* Activity: Continue the workshop announcement about Marina Khankova and Ivan Bilibin's style, starting right after its last sentence.

* Provided text:
[Start of Attachment]
The Bilibin's Style Capital
Dear all, we are happy to invite you to the workshop for all ages, dubbed The Bilibin's Style Capital, which will be held on May 14 at 13:00.
Marina Khankova, author of a unique handwritten alphabet book, will present creative work and artistic methods of Ivan Bilibin, a great Russian artist, while the unique and fairy handwritten Capital will act as the outcome of the workshop.
Start time: 13.00
Duration: 1,5 h
Price: 1200 RUB.
Tools and materials will be provided
Skill level: any
Please call if you wish to enroll:
The Contemporary Museum of Calligraphy is excited to present Marina Khankova, artist and member of the Creative Union of Artists of Russia. With one of her latest personal exhibitions held in the Museum of the Russian Icon in 2016, currently Marina is in the making of her personal exhibition in the gallery of Leo Tolstoy's estate-museum Yasnaya Polyana, which is also a state memorial and nature reserve.
Marina Khankova was born in 1977 – the golden age of that socialist era when the younger generation's culture was free of that bourgeois influence, which is so endemic today. As to all the kids of her age, her parents told her Russian fairy tales written by some of the classical writers. Being an inquisitive mind and a quick eye, Marina would absorb each and every sound of her mother’s voice telling her those bedtime stories, with her soul. And as her eyes closed, the tales were to unfold even further in her dreams, interpreted and coloured as a child’s imagination of a young artist could do.
In due course Marina discovered alphabet as every child did, and the alphabet book that came with it – that dear and good alphabet book known to any adult in the country. When she learnt to read, she would not only listen to her bedtime tales but also turn pages displaying fairy heroes, talking to them, arguing, cheering up or pitying them. Year by year and day by day an entertained child turned into an individual, original and talented artist, prone to hard work, pursuits and perfecting herself. And her tales were still there with her, unblanketed with daily routine or her own children, and free of those awkward and alien colouring manner that can hardly be called real. While Marina observed bitterly as this pretend substance displaced the true Russian, she decided to endeavour and preserve at least that part of the culture she was born and brought up in, preserve and convey part of it to her own or her friends’ children and just any other kids around who unknowingly and rapidly tend to forget their fairy heroes of the past centuries.
[End of Attachment]
(Dataset records)
[Start of Attachment]
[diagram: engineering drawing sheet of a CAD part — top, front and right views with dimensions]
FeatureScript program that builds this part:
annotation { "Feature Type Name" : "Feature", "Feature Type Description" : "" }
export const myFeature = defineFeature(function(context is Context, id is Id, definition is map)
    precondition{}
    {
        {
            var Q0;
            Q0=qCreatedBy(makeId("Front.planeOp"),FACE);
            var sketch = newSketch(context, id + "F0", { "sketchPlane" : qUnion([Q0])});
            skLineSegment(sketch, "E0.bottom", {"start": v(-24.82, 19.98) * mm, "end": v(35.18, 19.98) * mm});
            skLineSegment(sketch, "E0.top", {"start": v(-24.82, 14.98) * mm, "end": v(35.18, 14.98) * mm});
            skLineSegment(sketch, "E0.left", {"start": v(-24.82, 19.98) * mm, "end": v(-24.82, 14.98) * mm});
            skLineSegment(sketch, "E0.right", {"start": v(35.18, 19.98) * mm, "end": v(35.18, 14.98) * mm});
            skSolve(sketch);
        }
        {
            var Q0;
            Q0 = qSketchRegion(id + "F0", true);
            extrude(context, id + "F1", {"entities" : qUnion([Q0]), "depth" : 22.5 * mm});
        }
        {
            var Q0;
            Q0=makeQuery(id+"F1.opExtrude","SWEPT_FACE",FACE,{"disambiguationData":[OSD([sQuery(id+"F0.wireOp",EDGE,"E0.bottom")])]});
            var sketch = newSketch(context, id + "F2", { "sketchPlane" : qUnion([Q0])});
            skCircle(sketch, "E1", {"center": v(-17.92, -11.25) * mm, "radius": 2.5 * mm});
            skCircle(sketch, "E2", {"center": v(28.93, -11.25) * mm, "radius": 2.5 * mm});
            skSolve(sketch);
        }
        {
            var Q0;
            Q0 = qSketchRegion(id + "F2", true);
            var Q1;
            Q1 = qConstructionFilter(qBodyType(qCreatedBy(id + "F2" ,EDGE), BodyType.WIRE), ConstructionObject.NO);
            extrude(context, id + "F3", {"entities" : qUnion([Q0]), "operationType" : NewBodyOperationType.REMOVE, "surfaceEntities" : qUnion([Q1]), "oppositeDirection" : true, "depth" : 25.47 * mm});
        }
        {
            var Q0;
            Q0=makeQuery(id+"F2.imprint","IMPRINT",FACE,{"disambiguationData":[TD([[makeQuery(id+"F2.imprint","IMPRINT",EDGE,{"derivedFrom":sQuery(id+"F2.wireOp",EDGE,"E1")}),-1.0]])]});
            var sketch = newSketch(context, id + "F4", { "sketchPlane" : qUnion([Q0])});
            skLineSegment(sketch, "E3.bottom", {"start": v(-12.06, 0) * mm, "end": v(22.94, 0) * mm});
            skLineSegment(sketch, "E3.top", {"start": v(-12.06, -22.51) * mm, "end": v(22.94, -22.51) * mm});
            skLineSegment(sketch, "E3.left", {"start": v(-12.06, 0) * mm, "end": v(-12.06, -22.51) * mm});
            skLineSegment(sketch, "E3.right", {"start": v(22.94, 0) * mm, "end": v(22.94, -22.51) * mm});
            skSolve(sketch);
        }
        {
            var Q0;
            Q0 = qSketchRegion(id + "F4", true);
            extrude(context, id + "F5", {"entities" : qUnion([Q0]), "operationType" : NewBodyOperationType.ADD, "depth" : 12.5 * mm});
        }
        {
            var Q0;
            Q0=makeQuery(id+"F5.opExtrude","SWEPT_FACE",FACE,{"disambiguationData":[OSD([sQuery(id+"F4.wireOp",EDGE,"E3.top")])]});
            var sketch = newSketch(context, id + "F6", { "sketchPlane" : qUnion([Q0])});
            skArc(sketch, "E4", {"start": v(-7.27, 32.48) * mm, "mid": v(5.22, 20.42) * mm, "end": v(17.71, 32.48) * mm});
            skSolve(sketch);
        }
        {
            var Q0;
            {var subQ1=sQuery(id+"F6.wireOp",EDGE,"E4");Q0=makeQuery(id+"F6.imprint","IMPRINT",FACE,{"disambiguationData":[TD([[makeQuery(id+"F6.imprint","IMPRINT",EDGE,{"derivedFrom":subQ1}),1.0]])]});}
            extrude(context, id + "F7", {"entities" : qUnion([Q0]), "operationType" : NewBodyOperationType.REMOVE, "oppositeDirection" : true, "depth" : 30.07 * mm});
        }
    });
[End of Attachment]
* Answer for this exercise:
It then took her several years to create a wonderful Russian Alphabet Book. Having painstakingly learnt Russian visual art where she would individuate Ivan Bilibin, an outstanding Russian artist, she created and perfected her own style, yet so related to that of the talented Russian illustrator. Hard work over each line and colour every day was far from exhaustive, quite the contrary – it gave her the chance to teach art to the others. Her home-based painting and graphics school joins many members of all ages; future students also approach her to gain some creative skill. And she seems to connect to anyone, knowing that some may benefit being bolstered and the others – reprehended.
The Alphabet Book is Marina’s completed work but not the only one. Currently she is working on an interesting and vibrant topic dubbed Corners of the Native Nature, where she will tell us about simple, yet so darling, familiar and good plants as nettle, burdock, clover and hop, and will show us so well known light or thick forests, clear yet mysterious fields, so spacious and filled with heady air of herbs and flowers… In parallel Marina works on illustrations for Russian fairy tales, with the first one naturally being The Tale of the Fisherman and the Fish.
Consumed with abundance of ideas, Marina struggles to catch up to her imagination but she keeps her courage and progresses tirelessly – let us arm ourselves with patience too and wait. In the meantime we will become mindful and thankful audience contemplating this new, yet so old and familiar Russian Alphabet Book.